When Sam told Brenda, she replied,
"It somehow doesn't surprise me that your friends would be willing to blow up a whole building and kill a hundred or so people to get one man."
"Well, of course, it would eliminate a whole institute of scientists working on military problems, probably even destroying their data. I've been wondering if there's a way of getting the innocents out at the right time."
"I guess Otto and Annaliese would already have left the country. There's Missy, of course."
"I'm sure there's some way of keeping her from going into work on the appointed day. I was also thinking of organizing a classics conference in a seaside hotel with free food and lodging. That should at least get the people on the second floor out of the building."
"I suppose something like that might be worked out. Anyhow, we'd better do some investigating of our own."
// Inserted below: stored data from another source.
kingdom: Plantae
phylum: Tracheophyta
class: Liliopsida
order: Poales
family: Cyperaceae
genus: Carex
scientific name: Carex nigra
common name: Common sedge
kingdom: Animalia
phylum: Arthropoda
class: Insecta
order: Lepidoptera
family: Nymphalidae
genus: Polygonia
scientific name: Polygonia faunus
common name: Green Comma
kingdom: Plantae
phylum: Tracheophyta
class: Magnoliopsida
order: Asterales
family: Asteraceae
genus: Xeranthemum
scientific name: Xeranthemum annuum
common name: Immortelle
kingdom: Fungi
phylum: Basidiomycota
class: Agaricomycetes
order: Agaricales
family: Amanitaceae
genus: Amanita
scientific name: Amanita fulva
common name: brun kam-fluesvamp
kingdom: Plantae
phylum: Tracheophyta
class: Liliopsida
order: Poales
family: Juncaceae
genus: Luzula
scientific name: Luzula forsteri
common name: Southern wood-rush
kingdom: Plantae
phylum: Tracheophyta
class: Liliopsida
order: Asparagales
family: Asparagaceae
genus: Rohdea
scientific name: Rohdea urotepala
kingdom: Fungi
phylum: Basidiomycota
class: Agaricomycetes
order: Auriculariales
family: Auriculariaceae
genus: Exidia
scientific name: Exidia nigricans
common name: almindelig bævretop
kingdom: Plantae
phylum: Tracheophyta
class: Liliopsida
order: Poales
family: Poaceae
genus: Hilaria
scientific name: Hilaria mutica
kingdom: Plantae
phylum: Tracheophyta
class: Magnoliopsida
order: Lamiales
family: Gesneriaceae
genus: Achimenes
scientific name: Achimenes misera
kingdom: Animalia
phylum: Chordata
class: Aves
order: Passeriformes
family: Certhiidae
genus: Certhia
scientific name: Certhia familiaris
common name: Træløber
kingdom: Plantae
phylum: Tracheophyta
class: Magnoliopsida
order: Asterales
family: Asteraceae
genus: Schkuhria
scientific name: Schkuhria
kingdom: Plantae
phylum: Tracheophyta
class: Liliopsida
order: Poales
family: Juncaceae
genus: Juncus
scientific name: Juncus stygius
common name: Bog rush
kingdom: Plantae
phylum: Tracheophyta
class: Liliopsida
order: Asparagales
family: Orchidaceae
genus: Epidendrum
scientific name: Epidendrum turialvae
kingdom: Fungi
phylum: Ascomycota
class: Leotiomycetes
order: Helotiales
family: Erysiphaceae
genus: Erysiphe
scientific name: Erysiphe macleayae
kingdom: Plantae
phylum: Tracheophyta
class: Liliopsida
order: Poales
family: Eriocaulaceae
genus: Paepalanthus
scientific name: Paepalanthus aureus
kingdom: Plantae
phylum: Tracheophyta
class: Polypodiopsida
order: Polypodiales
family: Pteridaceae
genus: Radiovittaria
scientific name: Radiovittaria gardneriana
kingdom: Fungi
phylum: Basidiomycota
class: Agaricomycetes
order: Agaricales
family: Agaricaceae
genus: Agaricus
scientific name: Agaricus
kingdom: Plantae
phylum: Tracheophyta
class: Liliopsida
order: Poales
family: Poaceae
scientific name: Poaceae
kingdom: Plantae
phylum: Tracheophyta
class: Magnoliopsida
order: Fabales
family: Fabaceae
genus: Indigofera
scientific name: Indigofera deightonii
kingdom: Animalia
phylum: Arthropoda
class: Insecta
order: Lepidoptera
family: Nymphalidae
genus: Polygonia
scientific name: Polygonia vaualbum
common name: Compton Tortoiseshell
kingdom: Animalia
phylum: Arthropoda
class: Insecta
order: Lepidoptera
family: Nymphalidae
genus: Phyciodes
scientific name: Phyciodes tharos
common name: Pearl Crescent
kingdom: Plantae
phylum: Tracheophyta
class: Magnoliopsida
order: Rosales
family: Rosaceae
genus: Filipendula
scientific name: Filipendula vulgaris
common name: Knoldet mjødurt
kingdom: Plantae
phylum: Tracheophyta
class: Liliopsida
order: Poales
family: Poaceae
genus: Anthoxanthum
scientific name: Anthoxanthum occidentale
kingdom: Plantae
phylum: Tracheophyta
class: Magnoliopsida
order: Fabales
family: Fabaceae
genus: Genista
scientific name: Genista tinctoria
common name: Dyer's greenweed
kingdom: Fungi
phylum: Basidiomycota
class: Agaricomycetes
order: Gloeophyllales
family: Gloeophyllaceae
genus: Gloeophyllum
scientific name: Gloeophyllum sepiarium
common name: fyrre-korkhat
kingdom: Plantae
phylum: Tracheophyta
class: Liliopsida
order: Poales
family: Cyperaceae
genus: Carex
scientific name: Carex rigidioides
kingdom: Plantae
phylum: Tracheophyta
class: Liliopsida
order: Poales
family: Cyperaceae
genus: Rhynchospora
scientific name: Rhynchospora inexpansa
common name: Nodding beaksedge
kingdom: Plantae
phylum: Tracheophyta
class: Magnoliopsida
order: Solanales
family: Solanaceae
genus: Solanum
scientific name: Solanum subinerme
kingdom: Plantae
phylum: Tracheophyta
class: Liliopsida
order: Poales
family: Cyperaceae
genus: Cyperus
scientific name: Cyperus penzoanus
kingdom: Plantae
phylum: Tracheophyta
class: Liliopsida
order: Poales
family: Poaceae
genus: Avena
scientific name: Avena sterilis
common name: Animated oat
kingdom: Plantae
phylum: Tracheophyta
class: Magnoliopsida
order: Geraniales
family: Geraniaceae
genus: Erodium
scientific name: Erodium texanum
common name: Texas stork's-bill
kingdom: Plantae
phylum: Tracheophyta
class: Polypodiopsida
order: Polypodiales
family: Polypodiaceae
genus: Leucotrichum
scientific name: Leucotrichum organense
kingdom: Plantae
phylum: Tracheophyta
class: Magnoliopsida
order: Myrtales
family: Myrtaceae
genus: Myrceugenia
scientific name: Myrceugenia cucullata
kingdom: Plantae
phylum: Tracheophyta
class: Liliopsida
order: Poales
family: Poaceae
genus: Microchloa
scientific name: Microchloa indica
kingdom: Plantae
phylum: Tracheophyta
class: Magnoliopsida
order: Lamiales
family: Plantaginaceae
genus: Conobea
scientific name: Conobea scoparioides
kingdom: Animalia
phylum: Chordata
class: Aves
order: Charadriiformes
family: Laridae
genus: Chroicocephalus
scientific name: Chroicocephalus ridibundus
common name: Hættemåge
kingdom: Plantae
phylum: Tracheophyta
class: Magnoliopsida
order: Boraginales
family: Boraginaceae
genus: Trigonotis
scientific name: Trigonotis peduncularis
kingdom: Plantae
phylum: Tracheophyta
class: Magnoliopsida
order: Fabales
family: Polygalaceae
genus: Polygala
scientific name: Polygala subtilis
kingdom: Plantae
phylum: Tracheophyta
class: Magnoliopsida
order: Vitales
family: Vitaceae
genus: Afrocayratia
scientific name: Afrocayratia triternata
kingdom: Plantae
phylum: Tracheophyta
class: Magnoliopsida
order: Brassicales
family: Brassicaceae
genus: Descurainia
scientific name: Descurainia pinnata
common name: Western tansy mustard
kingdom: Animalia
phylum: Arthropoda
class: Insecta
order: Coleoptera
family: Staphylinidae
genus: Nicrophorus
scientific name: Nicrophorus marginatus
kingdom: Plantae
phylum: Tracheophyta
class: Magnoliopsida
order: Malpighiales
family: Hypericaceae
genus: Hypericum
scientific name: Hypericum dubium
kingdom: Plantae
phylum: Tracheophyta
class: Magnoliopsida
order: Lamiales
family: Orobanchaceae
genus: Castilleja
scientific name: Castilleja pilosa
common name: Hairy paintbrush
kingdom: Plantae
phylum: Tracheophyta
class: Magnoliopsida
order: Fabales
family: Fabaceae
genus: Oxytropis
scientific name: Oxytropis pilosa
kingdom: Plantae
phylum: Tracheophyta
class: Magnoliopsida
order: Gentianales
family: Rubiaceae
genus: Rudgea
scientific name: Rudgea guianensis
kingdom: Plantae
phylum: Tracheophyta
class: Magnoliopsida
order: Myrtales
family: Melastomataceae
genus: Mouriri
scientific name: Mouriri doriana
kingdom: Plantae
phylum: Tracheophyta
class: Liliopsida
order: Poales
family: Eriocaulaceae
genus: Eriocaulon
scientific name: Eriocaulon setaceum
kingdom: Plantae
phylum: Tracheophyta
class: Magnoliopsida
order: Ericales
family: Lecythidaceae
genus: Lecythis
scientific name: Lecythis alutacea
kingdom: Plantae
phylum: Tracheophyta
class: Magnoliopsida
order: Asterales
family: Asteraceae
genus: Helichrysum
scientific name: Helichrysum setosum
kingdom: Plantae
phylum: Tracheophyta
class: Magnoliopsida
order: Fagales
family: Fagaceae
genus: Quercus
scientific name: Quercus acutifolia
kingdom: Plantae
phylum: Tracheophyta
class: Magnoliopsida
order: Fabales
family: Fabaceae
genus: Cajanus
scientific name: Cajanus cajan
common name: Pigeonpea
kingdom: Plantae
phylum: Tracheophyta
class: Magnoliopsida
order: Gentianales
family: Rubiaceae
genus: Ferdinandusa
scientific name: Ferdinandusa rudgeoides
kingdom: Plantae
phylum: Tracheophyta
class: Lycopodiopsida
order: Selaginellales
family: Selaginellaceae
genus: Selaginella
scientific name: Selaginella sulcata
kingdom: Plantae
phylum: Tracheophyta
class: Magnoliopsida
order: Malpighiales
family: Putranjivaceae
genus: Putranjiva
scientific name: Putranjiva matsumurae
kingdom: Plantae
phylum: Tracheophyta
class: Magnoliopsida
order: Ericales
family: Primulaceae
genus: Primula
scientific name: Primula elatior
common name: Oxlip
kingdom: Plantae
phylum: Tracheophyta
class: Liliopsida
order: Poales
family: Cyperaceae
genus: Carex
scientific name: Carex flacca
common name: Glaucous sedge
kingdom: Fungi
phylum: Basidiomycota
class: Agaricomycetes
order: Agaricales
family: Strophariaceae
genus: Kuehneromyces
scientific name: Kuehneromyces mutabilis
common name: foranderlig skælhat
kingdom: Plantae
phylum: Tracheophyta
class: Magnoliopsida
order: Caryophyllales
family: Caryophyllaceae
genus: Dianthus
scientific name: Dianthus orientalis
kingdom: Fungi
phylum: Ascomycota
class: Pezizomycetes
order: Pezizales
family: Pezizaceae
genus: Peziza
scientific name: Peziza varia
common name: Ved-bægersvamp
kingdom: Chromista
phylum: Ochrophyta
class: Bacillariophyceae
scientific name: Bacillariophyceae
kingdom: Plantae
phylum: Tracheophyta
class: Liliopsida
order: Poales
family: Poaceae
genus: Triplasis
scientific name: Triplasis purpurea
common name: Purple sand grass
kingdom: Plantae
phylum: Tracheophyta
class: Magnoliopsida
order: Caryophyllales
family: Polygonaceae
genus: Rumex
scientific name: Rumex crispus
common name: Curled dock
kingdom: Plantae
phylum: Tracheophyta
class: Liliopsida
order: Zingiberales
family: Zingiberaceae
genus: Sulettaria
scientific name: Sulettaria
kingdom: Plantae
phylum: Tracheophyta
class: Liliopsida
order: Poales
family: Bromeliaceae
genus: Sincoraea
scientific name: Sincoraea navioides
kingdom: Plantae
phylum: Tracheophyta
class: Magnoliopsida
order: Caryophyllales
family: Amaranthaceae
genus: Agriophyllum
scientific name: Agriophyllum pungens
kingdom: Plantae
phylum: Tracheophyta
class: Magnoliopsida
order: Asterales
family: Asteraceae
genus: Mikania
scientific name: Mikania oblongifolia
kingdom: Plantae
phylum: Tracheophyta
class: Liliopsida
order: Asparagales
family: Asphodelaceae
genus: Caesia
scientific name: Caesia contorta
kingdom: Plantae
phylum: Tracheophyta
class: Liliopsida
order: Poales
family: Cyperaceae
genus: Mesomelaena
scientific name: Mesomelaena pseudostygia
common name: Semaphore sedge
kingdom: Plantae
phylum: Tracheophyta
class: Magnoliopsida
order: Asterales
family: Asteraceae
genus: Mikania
Sam and Brenda, without going inside the building, checked Shih-ninh's report of the surroundings. There was indeed a service driveway which wended its way among the buildings, and there was also a long-disused cellar door and ramp. A truck could be backed down the ramp right up to the building, and hand trucks could be used from there.
That evening, they remained in Sam's apartment and made love. Afterwards, Brenda asked just what the chances were of Hokensen's institute producing weapons that could win a war against America. Sam replied,
"It's very difficult to say. But of one thing I'm sure. The chances aren't negligible."
"Nor are the chances of our being caught, either before or after."
After a silence of some minutes, Brenda said,
"There's something about the physical side of love that's like death. It can't be taken lightly."
"So, having gotten seriously involved in the one, we're prepared to consider the other?"
"Something like that."
In conversation with the Tso family, it was agreed that Sam would buy a used van of nondescript appearance in Hamburg. It was clear by this time that he could pass as an ordinary German, and, even if he bumbled a bit, no harm would be done. He would then drive the van to Rosbeck and park it on one of the streets in the small commercial district. They would move it every day or so to preclude it's being towed away as an abandoned vehicle.
Yo-wen suggested a closed van lettered for a fictitious firm of auctioneers in Hamburg. Since a casual obvserver wouldn't be able to tell whether things were being taken into, or out of, the building, the story, if required, would be that the university was auctioning off old books no longer useful for scholarship. Sam then asked,
"How in the world could we get the explosives?"
The general laughed and Shih-ninh looked pleased. Yo-wen said,
"We have ways of getting many things. Haven't you wondered how we got the false documents we're using here?"
"I was a little surprised that things went so smoothly at the police station."
Yo-wen seemed a little hesitant at first, but then explained. While still in China, General Tso had patronized several world-wide networks for various kinds of contraband. These featured almost anything a warlord might need, from false passports to TNT. Sam had the uneasy feeling that Yo-wen and her family, so good at improvising quickly, might be ready to blow the building up in a week's time.